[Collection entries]
※ ※ ※
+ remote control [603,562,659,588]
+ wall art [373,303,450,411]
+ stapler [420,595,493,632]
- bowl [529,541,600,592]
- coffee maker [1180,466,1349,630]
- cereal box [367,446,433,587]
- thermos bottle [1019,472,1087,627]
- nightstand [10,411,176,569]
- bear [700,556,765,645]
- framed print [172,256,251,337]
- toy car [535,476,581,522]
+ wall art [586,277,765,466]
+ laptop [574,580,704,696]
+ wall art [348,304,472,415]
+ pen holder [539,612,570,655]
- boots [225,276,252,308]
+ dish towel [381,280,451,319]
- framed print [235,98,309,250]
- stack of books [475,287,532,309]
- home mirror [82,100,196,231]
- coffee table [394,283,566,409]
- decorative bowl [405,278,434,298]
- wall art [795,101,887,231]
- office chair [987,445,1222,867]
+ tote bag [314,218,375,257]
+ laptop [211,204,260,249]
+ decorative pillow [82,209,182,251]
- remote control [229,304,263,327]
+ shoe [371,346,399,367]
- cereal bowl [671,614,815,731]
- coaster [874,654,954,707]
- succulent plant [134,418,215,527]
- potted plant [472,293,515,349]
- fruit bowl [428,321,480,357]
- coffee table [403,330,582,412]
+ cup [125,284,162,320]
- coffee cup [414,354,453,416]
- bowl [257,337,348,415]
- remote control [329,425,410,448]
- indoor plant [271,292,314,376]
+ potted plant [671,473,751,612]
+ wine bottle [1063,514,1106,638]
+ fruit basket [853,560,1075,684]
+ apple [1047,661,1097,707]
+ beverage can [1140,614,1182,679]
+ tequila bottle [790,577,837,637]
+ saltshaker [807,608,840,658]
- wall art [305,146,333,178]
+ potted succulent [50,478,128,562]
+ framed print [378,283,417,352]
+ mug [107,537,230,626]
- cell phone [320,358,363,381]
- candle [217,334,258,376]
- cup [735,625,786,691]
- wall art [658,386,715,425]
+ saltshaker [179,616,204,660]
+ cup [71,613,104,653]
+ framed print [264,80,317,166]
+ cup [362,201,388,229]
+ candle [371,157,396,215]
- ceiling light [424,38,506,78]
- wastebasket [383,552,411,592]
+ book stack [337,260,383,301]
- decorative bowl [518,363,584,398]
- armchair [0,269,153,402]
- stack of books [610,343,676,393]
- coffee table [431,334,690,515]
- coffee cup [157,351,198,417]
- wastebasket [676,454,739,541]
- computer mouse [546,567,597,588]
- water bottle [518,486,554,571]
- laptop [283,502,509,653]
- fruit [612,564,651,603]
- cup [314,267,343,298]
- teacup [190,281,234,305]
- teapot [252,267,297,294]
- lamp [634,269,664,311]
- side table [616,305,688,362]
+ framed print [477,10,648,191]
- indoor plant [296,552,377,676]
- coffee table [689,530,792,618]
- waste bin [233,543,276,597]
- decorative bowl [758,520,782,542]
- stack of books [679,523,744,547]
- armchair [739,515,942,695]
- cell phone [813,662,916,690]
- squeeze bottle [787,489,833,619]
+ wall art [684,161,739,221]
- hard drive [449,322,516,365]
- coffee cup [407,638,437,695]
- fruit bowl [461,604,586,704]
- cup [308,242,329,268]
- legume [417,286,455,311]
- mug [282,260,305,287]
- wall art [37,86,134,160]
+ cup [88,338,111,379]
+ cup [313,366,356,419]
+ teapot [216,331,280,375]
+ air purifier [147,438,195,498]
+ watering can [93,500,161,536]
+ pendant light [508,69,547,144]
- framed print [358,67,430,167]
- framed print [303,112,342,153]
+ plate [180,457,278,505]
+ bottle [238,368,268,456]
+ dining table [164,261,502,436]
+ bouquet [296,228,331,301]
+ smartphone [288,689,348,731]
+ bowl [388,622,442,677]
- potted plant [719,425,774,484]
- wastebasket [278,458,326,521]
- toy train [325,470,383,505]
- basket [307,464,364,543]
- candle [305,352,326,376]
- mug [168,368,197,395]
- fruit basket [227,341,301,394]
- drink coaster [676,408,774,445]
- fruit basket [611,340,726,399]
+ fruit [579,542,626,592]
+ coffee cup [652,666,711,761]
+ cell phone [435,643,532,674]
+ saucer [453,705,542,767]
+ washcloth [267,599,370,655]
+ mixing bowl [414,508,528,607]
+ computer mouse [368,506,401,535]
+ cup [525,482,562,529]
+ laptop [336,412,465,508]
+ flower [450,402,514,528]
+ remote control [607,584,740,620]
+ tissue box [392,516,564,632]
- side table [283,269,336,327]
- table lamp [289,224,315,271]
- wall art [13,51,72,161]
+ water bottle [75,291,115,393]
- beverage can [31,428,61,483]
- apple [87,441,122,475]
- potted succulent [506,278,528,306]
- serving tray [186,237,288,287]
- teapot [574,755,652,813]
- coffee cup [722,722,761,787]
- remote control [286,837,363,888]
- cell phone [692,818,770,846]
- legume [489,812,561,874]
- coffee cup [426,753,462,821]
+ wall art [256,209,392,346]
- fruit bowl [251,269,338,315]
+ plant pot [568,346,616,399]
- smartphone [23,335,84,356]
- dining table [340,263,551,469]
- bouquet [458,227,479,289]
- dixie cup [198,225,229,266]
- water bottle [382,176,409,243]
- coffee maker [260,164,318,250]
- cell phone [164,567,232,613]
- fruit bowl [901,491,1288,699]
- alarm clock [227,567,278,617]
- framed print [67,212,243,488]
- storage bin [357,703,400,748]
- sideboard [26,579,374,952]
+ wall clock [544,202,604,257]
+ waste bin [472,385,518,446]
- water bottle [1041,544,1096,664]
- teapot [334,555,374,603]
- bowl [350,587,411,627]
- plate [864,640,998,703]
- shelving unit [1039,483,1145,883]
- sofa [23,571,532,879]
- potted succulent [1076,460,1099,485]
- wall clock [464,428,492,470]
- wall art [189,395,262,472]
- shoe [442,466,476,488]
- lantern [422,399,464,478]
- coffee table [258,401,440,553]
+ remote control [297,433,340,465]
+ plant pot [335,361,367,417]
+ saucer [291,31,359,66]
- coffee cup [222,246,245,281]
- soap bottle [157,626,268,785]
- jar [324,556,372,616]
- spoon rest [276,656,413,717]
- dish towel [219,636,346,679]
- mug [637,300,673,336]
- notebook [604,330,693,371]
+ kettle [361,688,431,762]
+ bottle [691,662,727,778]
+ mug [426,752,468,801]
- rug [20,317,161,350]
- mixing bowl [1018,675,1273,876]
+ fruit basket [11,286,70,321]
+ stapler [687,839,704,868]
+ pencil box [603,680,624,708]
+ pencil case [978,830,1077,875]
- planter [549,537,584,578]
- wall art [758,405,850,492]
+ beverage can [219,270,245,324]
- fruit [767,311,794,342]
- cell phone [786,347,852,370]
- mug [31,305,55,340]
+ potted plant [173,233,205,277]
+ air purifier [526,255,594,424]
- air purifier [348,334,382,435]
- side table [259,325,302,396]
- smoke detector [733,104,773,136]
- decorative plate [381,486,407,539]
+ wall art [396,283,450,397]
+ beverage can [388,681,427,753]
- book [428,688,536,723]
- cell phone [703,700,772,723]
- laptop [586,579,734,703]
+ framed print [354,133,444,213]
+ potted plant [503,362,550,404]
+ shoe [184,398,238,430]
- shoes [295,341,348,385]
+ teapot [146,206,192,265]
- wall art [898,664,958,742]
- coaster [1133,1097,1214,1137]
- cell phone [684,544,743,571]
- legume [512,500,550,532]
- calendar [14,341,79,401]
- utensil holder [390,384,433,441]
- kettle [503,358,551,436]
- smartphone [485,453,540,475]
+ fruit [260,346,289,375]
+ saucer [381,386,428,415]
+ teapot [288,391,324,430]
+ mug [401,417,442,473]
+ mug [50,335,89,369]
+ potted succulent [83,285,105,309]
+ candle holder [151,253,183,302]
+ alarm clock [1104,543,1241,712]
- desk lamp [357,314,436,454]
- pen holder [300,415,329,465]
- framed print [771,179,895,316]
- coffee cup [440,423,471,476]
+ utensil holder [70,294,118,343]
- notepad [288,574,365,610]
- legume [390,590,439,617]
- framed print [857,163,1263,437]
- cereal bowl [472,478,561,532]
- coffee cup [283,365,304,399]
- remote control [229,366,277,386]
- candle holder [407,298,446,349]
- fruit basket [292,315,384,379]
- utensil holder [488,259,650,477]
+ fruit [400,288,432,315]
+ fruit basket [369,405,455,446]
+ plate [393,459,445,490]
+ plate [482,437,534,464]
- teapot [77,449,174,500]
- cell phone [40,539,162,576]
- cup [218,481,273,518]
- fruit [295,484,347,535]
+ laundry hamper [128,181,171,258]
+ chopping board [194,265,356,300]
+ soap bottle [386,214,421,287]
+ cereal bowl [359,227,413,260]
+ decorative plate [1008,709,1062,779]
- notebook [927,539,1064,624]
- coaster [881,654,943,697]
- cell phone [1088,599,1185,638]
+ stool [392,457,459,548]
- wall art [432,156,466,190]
※ ※ ※
TASK PROMPT |
The reply should consist solely of the lines of the data, exact, from the opening line through the line with "- armchair [0,269,153,402]", inclusive.

SOLUTION TO THIS EXERCISE |
+ remote control [603,562,659,588]
+ wall art [373,303,450,411]
+ stapler [420,595,493,632]
- bowl [529,541,600,592]
- coffee maker [1180,466,1349,630]
- cereal box [367,446,433,587]
- thermos bottle [1019,472,1087,627]
- nightstand [10,411,176,569]
- bear [700,556,765,645]
- framed print [172,256,251,337]
- toy car [535,476,581,522]
+ wall art [586,277,765,466]
+ laptop [574,580,704,696]
+ wall art [348,304,472,415]
+ pen holder [539,612,570,655]
- boots [225,276,252,308]
+ dish towel [381,280,451,319]
- framed print [235,98,309,250]
- stack of books [475,287,532,309]
- home mirror [82,100,196,231]
- coffee table [394,283,566,409]
- decorative bowl [405,278,434,298]
- wall art [795,101,887,231]
- office chair [987,445,1222,867]
+ tote bag [314,218,375,257]
+ laptop [211,204,260,249]
+ decorative pillow [82,209,182,251]
- remote control [229,304,263,327]
+ shoe [371,346,399,367]
- cereal bowl [671,614,815,731]
- coaster [874,654,954,707]
- succulent plant [134,418,215,527]
- potted plant [472,293,515,349]
- fruit bowl [428,321,480,357]
- coffee table [403,330,582,412]
+ cup [125,284,162,320]
- coffee cup [414,354,453,416]
- bowl [257,337,348,415]
- remote control [329,425,410,448]
- indoor plant [271,292,314,376]
+ potted plant [671,473,751,612]
+ wine bottle [1063,514,1106,638]
+ fruit basket [853,560,1075,684]
+ apple [1047,661,1097,707]
+ beverage can [1140,614,1182,679]
+ tequila bottle [790,577,837,637]
+ saltshaker [807,608,840,658]
- wall art [305,146,333,178]
+ potted succulent [50,478,128,562]
+ framed print [378,283,417,352]
+ mug [107,537,230,626]
- cell phone [320,358,363,381]
- candle [217,334,258,376]
- cup [735,625,786,691]
- wall art [658,386,715,425]
+ saltshaker [179,616,204,660]
+ cup [71,613,104,653]
+ framed print [264,80,317,166]
+ cup [362,201,388,229]
+ candle [371,157,396,215]
- ceiling light [424,38,506,78]
- wastebasket [383,552,411,592]
+ book stack [337,260,383,301]
- decorative bowl [518,363,584,398]
- armchair [0,269,153,402]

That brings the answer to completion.